UANAMÃ, ANAMÃ - casta de marreca (Amazonetta brasiliensis)

A segunda obra, de autoria do catedrático Octaviano Mello, Dicionário Tupi-Português/Português-Tupi, na página 26:[6]

ANAMÃ - espesso, coalhado, lotado.

==History==
Evidences of the first modern human habitations in Anamã and neighbouring regions, occurred in the period of the first latex extraction fields (fluid withdrawn from rubber trees, raw material of natural rubber), at the beginning of the commercial exploitation of rubber or rubber cycle, the region of the current city was a rubber farm, where was extracted and exported using the seaports of northern Brazil for international markets in Europe and the USA. After the fall in production mainly due to stiff competition from Asia, the region suffered a bitter experience of poverty becoming almost a satellite town of the State capital, Manaus, the rubber farms went bankrupt and workers became residents of these farms over the years, It was gaining city format and transformed into district, under administration of the neighbor Anori, in the year 1981 by constitutional amendment 112 number rises Anamã to the status of municipality.

==Geography==
Limited to the north and west by the municipality of Anori; to the south with the municipality of Beruri; and to the east, with Manacapuru, municipality currently has 22 communities, whose main are: Arixi; Cabaça; New Brazil; Mato Rosso; Nossa Senhora de Nazaré and the indigenous communities of São José of Eware (tikunas), Bom Jesus, Nova Esperança and Santa Luzia (kokamas) on the fluvial island of the Chameleon.
The climate is typically hot and humid equatorial, clearly visible in the dry and rainy seasons, in the high altitudes do not cause significant changes in the thermal averages.

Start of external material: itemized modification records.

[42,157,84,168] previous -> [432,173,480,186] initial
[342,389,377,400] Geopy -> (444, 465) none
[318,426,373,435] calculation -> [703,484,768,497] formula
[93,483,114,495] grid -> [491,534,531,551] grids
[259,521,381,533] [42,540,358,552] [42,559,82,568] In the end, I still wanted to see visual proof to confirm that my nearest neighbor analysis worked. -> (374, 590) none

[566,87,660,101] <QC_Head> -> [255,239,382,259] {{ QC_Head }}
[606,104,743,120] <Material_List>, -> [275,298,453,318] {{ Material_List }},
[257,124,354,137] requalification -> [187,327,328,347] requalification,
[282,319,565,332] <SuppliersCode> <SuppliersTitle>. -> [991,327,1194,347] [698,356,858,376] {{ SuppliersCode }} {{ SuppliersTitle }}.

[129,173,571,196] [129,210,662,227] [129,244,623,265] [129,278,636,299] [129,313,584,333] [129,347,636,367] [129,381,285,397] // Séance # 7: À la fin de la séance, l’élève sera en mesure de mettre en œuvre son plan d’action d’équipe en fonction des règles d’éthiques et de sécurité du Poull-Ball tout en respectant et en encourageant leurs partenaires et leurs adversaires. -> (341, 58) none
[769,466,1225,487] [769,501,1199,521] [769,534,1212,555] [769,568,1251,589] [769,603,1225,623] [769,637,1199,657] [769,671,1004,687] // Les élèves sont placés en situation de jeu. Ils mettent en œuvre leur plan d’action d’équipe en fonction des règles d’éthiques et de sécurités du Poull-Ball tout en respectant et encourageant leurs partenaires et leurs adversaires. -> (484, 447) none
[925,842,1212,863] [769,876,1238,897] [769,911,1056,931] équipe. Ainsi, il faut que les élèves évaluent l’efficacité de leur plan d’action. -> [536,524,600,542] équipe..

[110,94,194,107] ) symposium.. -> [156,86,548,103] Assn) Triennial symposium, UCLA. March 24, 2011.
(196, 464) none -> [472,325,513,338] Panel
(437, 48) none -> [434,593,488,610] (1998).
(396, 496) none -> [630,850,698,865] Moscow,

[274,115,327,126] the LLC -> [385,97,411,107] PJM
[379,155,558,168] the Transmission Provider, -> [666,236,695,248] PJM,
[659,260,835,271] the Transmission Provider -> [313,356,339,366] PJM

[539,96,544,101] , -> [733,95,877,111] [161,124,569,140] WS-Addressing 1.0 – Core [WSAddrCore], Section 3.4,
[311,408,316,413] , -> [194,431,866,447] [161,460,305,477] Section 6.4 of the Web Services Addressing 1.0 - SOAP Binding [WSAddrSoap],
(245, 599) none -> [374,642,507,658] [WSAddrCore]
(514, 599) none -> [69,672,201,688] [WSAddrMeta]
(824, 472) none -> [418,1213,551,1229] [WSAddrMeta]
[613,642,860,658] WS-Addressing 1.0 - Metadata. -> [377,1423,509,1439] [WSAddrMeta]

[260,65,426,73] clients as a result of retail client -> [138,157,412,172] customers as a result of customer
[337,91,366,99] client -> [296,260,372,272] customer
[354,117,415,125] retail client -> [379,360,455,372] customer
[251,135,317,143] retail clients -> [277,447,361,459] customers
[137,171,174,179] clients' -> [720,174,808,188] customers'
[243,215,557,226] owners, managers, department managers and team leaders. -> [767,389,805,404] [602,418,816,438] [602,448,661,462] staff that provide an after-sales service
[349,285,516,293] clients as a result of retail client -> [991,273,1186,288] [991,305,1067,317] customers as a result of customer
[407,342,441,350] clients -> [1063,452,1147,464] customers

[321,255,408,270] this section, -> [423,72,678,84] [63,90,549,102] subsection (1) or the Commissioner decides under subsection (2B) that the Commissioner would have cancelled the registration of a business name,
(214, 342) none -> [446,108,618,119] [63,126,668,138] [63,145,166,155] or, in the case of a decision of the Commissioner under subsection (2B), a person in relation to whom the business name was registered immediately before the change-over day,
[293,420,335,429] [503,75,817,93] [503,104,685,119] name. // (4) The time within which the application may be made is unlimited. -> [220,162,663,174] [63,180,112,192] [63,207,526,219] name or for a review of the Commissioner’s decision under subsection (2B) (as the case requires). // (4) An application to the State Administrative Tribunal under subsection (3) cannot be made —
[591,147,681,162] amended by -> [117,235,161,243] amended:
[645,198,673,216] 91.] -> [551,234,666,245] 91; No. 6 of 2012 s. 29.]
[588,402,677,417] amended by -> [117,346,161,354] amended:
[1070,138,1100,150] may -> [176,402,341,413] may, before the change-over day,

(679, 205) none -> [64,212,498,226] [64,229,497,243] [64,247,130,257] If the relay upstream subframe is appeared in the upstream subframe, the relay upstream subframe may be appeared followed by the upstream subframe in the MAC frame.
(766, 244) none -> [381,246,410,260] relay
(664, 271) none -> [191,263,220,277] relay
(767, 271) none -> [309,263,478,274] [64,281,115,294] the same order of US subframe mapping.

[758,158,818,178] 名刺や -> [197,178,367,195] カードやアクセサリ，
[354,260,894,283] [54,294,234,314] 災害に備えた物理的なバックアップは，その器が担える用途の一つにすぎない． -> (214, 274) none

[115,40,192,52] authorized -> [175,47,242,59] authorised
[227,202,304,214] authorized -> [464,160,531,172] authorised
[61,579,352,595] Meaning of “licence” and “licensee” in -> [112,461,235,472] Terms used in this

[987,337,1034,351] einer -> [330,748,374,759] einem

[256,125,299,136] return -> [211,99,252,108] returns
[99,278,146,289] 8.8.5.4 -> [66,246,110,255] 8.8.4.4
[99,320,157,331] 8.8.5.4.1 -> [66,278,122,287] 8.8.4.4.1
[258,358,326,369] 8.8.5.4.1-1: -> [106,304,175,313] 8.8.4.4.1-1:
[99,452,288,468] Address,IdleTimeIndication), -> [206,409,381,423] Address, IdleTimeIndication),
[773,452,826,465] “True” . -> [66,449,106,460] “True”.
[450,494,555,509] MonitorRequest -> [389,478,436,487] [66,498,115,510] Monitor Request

October is the month hot, with average temperatures of 33 °C (91.4 °F); June is usually the coldest month, has an average temperature of 24 °C (75.2 °F). The absolute maximum hardly exceeds 38 °C (100.4 °F), that in the warmer months (September, October and November). In the winter, the thermal sensation is mild, despite it is subject to the low temperatures with averages of 22 °C (71.6 °F) until 18 °C (64.4 °F). The months of November to March occurs 85% of the annual precipitation rainy.